Why your Epicurean approach will never make you truly happy | Arthur Brooks
A huge mistake that people often make is thinking that Mother Nature cares about our happiness. Mother Nature wants us to survive and pass on our genes. To get calories and mates and to stay safe. Not only does Mother Nature not care about our happiness, Mother Nature knows that we need to be unhappy, that we need to have lots of negative emotions. They alert us to threats in our environment.
We need to feel fear when something is a threat to us. Happiness is our business. That's the true human, even perhaps the divine path of how life actually works. Epicurus was an ancient Greek philosopher who had a very simple idea about how to be happier: He wasn't trying to have pleasure all the time. He wasn't some sort of unbridled hedonist. He just said that if I can eliminate the sources of suffering in my life, I'm gonna be a happier person.
And, you know, it makes a lot of sense, doesn't it? Given the fact that so much of our perceived unhappiness comes from the sources of suffering. If you can figure out a way to avoid the sources of suffering, the relationships that bring friction, the things that you don't like, you'll be a happier person. It's intuitively a pretty obvious way of living your life.

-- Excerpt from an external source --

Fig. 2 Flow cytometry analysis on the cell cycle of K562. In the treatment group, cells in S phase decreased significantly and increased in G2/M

That epicurean idea of avoiding suffering has been incredibly pervasive at different times in history. We're in an epicurean moment. People think of the word "epicurean" and they think, you know, eating nice food and all that. But really what that means is trying to avoid the sources of suffering. And that's what we're trying to do with our kids.

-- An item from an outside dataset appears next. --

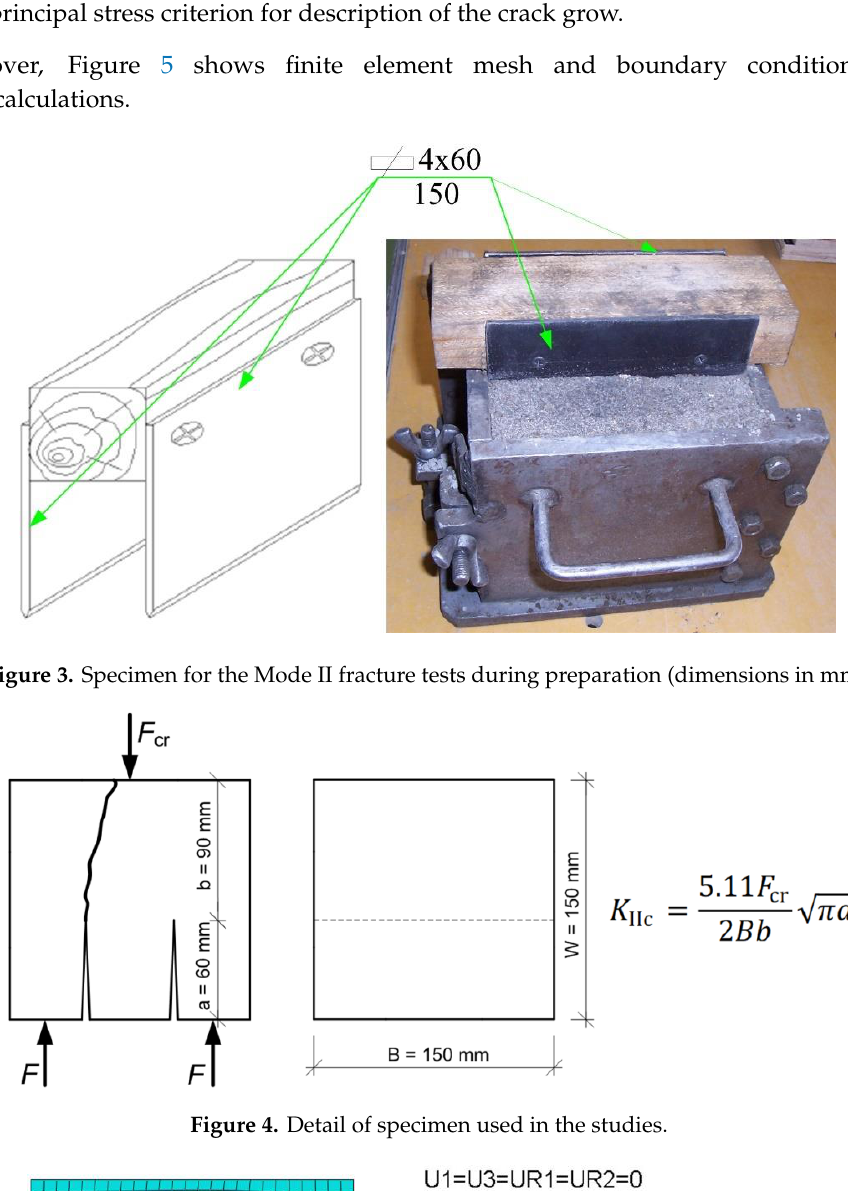
Figure 2. Preparation process of the specimen for fracture toughness tests.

We're trying more and more to keep our kids safe from suffering and conflict. We try to protect students from disagreements in the classroom or ideas they might find objectionable. We're trying to protect anybody and everybody from the suffering that is ordinarily attended upon life. And the reason is because suffering is actually part of life.
And when we avoid the sources of suffering, we're still gonna have just as many negative emotions because that's the way that life works, and we're not gonna get the negative experiences that help us learn and grow. So the result of it is that the more epicurean that we are, the weaker that we grow up.
Carl Jung, the great Swiss psychoanalyst, he talked about the fact that we only know what good is because we see bad. We need contrast in our lives to actually experience the beautiful things in life. And this is paradoxically what we're denying so many people today. By trying to get rid of their sources of suffering, we're getting rid of their sources of bliss.